By Larry Neumeister
Associated Press
NEW YORK (AP) - A Yale-educated investment banker was convicted of insider trading charges Wednesday after a jury concluded he gave tips about mergers and acquisitions to his father, enabling over $1 million in illegal profits.
Sean Stewart, 35, testified during the two-week Manhattan federal court trial, insisting he had no idea his father was sharing secrets with a broker to make trades ahead of public announcements on five separate deals that he oversaw while working at JPMorgan Chase & Co. and Perella Weinberg partners LP.
As the verdict was read, Stewart was stoic, though he turned to look at his mother on a bench behind him. Sentencing was set for Feb. 17 for the Manhattan resident.
Stewart's lawyer, Mark Gombiner, said the defense was damaged when Judge Laura Taylor Swain ruled that Stewart's father could use the Fifth Amendment to avoid testifying.

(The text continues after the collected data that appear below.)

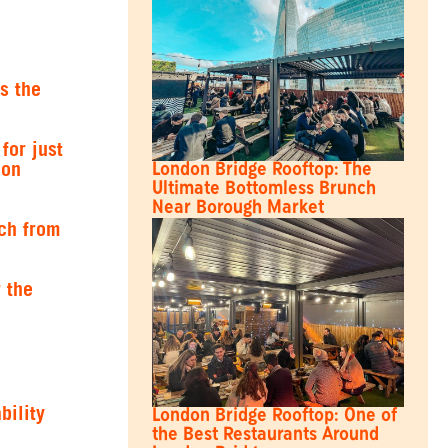
s the
for just
don
London Bridge Rooftop: The
Ultimate Bottomless Brunch
Near Borough Market
ch from
 the
bility
London Bridge Rooftop: One of
the Best Restaurants Around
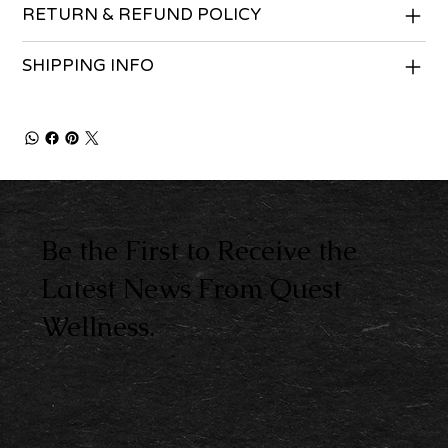
RETURN & REFUND POLICY
SHIPPING INFO
Be the First to Receive the
Latest News From Quest
Wellness.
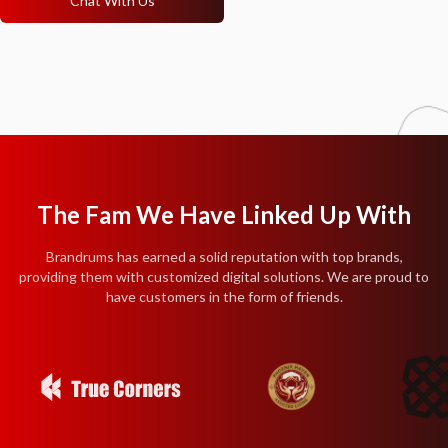
Chat With Us
The Fam We Have Linked Up With
Brandrums has earned a solid reputation with top brands,
providing them with customized digital solutions. We are proud to
have customers in the form of friends.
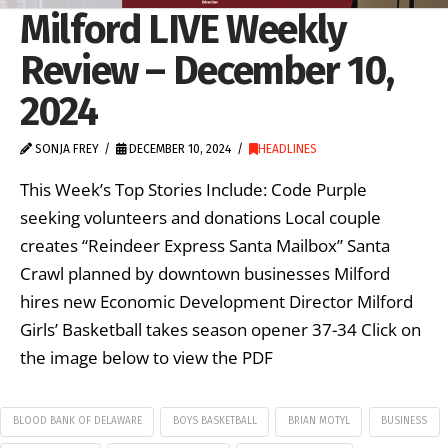
Milford LIVE Weekly
Review – December 10,
2024
SONJA FREY
DECEMBER 10, 2024
HEADLINES
This Week’s Top Stories Include: Code Purple
seeking volunteers and donations Local couple
creates “Reindeer Express Santa Mailbox” Santa
Crawl planned by downtown businesses Milford
hires new Economic Development Director Milford
Girls’ Basketball takes season opener 37-34 Click on
the image below to view the PDF
BLOOD BANK OF DELAWARE
BOYS BASKETBALL
BRIAN MOTYL
BUSINESS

"We have a lot of issues on appeal," he said.
In a release, U.S. Attorney Preet Bharara said: "Time and time again, Sean Stewart took his clients' most sensitive corporate secrets and fed them to his father on a silver platter for quick and illegal profits."
The father, Robert Stewart, was sentenced to one year of home detention after pleading guilty to an insider trading charge.
Prosecutors said evidence, including the timing of pivotal meetings regarding the corporate deals and subsequent trades in securities by the father and communications between the father and son soon afterward, made it obvious the son tipped his father intentionally.
The father received about $150,000 while the stock broker got the rest of $1.1 million in profits, though prosecutors say the son benefited when his father used some of proceeds to pay for Stewart's wedding rehearsal dinner and for a wedding photographer. Richard Cunniffe, who executed some of the securities trades for Stewart's father, pleaded guilty to insider trading charges and testified at the trial.
The effort to show Sean Stewart received something in return for sharing secrets was important after the 2nd U.S. Circuit Court of Appeals in December 2014 changed the landscape of insider trading law by saying prosecutors needed to show that the person supplying secrets received something of value in return. Stewart's trial was the first to occur in Manhattan since that ruling.
Testifying over two days, Stewart insisted he did nothing wrong, though he acknowledged breaking the rules of his employers when he talked openly and casually about secret deals with his family. He said he never told his father the dates that mergers would occur or the size of the deals, though he said he told his father that the timing of one of the deals conflicted with his scheduled spring 2001 wedding date.
"I am innocent," Stewart testified. "I never ever gave my father information expecting him to trade."
Prosecutors told jurors that Stewart continued to tell his father inside information even after he was confronted by JPMorgan lawyers about stock trades his father made surrounding a merger of companies the son helped arrange in early 2011. They said the father traded based on information he received from his son about four additional mergers afterward.
Throughout the trial, defense lawyers blamed the father.
Sean Stewart had testified that his father's bad acts "resulted in the loss of my career and reputation."
In her closing, Assistant U.S. Attorney Sarah McCallum said Stewart "five times ... handed his father tomorrow's news today."